### Written task 1
Output, verbatim, the stretch of the passage on the matrix inverse square root from "1. Background and" through "avoiding expensive factorizations.".

### Passage provided
A practical guide to matrix inverse square root iterations for SPD matrices, focusing on GPU-friendly GEMM kernels and fixed-budget convergence.

Matrix Inverse Square Root (SPD) with Fixed-Budget GEMM Kernels

Link to PyTorch implementation on GitHub: https://github.com/JiHa-Kim/fast-matrix-invsqrt

1. Background and motivation

Many ML systems repeatedly need to “whiten” or precondition vectors using a covariance-like SPD matrix \(A \succ 0\) (Amari, 1998) (Davidon, 1959) (Anil et al., 2021) (rohan anil [@arohan], 2024). A canonical operator is the inverse square root \(A^{-1/2}\), defined as the unique SPD matrix \(X\) such that

\[ X A X = I. \]

If we can apply (or approximate) \(A^{-1/2}\) quickly, we can stabilize optimization or normalization while avoiding expensive factorizations.

### Written task 2
Return the stretch of rows below from the start of the rows through the line containing "scientific name: Oxychilus draparnaudi", reproducing each line verbatim.

### Supplied data
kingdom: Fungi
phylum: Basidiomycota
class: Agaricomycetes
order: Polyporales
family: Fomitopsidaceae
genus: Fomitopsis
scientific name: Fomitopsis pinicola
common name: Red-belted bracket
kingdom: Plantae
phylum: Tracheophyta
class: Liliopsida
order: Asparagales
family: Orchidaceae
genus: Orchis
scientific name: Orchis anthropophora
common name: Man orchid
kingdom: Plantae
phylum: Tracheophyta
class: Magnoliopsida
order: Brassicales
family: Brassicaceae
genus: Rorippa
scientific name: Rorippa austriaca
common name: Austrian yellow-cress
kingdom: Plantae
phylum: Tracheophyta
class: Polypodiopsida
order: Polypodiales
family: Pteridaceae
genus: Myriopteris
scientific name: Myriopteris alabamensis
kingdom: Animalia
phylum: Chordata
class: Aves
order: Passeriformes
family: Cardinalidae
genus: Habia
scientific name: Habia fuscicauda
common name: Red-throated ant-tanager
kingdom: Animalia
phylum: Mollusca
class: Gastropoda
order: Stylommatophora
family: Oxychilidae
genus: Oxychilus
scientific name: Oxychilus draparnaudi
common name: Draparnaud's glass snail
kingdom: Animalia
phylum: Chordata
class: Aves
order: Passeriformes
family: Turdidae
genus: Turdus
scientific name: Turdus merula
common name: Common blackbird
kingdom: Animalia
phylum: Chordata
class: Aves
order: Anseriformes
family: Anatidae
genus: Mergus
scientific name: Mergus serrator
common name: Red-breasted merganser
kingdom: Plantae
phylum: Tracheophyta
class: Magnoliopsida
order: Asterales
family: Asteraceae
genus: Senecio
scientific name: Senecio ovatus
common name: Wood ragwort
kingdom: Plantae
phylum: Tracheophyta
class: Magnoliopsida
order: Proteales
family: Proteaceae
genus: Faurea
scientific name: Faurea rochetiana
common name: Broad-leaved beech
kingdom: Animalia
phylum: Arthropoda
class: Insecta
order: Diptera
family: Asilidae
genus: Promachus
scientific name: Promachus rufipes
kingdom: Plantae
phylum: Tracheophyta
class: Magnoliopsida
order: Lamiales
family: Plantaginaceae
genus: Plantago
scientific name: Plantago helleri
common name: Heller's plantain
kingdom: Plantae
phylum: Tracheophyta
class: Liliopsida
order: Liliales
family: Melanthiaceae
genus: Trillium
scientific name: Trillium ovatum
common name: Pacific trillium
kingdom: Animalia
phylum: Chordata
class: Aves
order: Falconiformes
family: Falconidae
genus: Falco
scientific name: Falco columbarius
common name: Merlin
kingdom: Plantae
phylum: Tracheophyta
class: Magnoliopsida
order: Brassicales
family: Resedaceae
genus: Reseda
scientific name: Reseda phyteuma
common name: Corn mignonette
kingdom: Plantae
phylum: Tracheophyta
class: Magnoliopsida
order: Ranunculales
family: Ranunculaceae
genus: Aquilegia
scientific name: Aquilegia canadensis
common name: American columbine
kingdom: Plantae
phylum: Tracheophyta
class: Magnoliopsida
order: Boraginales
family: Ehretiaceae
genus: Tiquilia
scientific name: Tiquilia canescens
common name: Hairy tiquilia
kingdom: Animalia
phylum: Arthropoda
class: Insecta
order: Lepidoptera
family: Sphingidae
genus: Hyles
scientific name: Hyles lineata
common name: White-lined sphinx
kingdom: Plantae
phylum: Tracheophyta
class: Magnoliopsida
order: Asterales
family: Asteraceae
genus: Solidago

### Final result 1
1. Background and motivation

Many ML systems repeatedly need to “whiten” or precondition vectors using a covariance-like SPD matrix \(A \succ 0\) (Amari, 1998) (Davidon, 1959) (Anil et al., 2021) (rohan anil [@arohan], 2024). A canonical operator is the inverse square root \(A^{-1/2}\), defined as the unique SPD matrix \(X\) such that

\[ X A X = I. \]

If we can apply (or approximate) \(A^{-1/2}\) quickly, we can stabilize optimization or normalization while avoiding expensive factorizations.

### Final result 2
kingdom: Fungi
phylum: Basidiomycota
class: Agaricomycetes
order: Polyporales
family: Fomitopsidaceae
genus: Fomitopsis
scientific name: Fomitopsis pinicola
common name: Red-belted bracket
kingdom: Plantae
phylum: Tracheophyta
class: Liliopsida
order: Asparagales
family: Orchidaceae
genus: Orchis
scientific name: Orchis anthropophora
common name: Man orchid
kingdom: Plantae
phylum: Tracheophyta
class: Magnoliopsida
order: Brassicales
family: Brassicaceae
genus: Rorippa
scientific name: Rorippa austriaca
common name: Austrian yellow-cress
kingdom: Plantae
phylum: Tracheophyta
class: Polypodiopsida
order: Polypodiales
family: Pteridaceae
genus: Myriopteris
scientific name: Myriopteris alabamensis
kingdom: Animalia
phylum: Chordata
class: Aves
order: Passeriformes
family: Cardinalidae
genus: Habia
scientific name: Habia fuscicauda
common name: Red-throated ant-tanager
kingdom: Animalia
phylum: Mollusca
class: Gastropoda
order: Stylommatophora
family: Oxychilidae
genus: Oxychilus
scientific name: Oxychilus draparnaudi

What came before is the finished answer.